- _Given data_

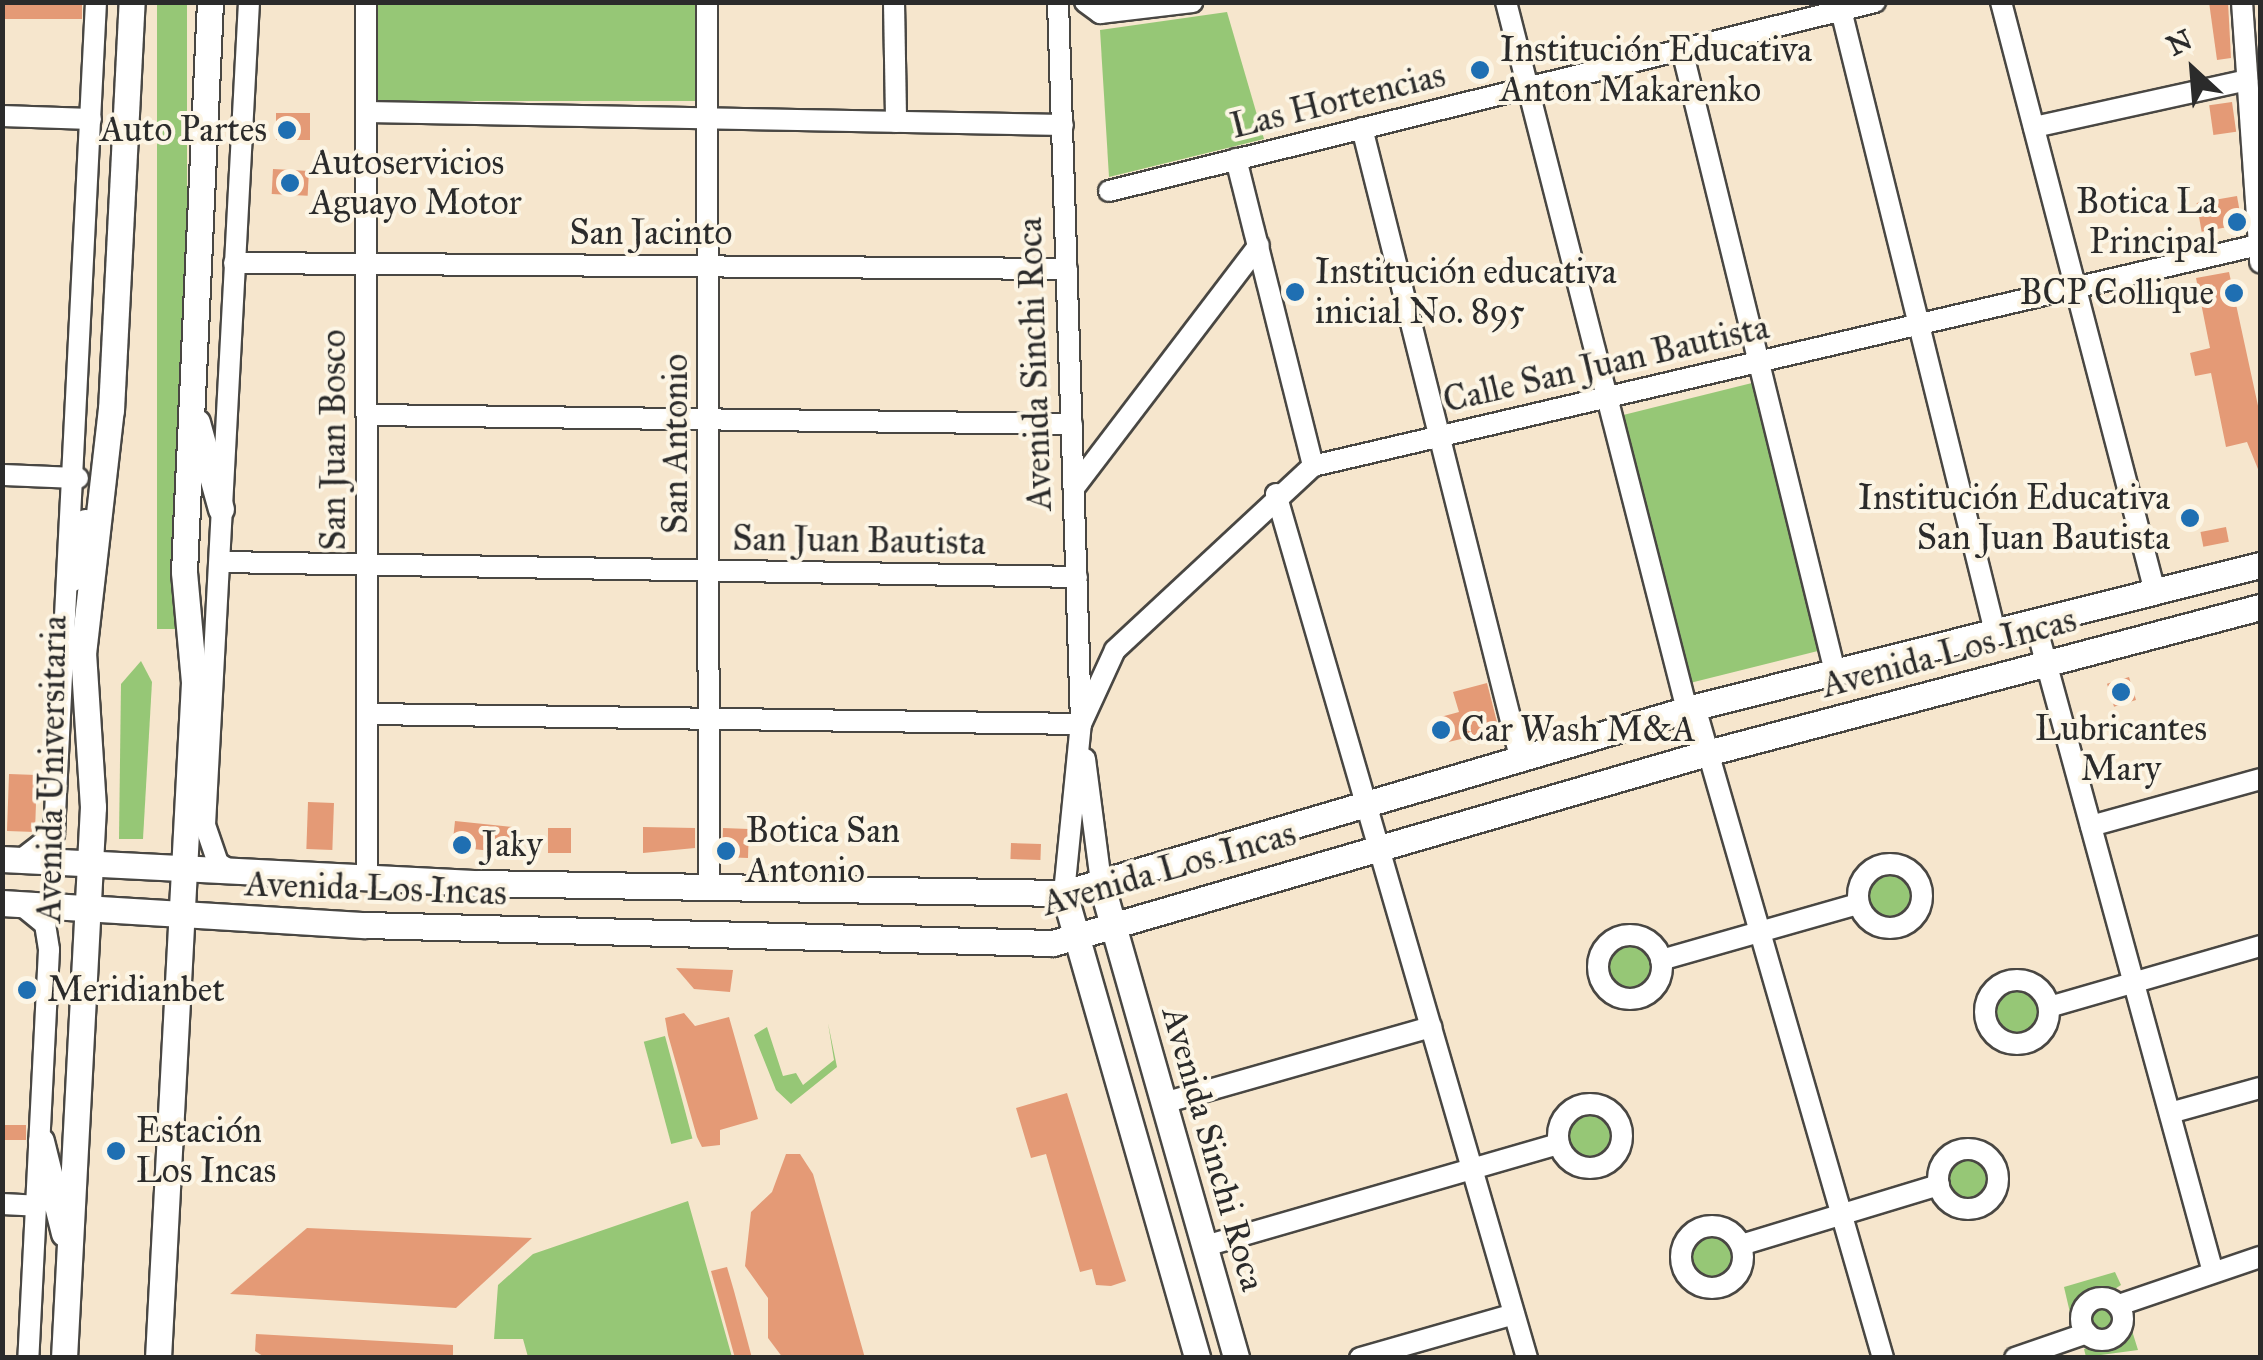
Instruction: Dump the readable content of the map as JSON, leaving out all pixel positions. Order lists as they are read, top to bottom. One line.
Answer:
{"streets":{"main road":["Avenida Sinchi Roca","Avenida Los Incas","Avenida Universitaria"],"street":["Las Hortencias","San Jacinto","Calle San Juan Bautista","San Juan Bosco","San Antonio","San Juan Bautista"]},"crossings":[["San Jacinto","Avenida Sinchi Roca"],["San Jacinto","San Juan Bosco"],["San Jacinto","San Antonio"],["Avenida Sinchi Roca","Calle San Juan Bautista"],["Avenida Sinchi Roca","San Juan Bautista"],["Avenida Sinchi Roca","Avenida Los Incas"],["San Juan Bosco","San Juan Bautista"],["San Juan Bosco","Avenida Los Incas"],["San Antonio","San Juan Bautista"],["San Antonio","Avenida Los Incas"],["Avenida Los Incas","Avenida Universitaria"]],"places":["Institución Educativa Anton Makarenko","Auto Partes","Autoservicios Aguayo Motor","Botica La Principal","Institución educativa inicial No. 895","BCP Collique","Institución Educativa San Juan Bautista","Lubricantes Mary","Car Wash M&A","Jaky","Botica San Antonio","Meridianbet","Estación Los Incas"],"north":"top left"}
---
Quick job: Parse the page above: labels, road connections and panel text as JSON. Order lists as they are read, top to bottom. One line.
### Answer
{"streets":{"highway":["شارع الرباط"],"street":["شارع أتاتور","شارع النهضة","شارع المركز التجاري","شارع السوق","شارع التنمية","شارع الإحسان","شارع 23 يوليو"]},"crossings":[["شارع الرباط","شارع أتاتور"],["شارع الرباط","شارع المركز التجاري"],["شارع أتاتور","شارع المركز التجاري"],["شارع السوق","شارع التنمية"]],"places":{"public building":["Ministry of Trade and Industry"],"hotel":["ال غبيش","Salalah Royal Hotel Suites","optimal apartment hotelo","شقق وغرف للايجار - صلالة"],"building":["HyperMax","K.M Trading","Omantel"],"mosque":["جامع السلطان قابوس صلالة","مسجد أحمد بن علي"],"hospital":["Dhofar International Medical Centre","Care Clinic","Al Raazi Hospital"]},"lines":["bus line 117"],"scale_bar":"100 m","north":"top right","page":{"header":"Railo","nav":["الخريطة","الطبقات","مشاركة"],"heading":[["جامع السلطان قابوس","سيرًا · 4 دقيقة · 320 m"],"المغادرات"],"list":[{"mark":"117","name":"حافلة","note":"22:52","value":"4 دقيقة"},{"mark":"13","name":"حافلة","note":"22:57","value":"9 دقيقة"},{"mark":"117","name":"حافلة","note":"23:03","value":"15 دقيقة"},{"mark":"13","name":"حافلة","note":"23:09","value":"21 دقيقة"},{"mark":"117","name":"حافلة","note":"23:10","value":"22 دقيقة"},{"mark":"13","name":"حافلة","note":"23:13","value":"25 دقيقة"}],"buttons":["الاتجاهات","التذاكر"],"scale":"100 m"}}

- _What this task involves_
Some lines above hold the word "JSON". Copy all of them.

- _Answer section_
Instruction: Dump the readable content of the map as JSON, leaving out all pixel positions. Order lists as they are read, top to bottom. One line.
Quick job: Parse the page above: labels, road connections and panel text as JSON. Order lists as they are read, top to bottom. One line.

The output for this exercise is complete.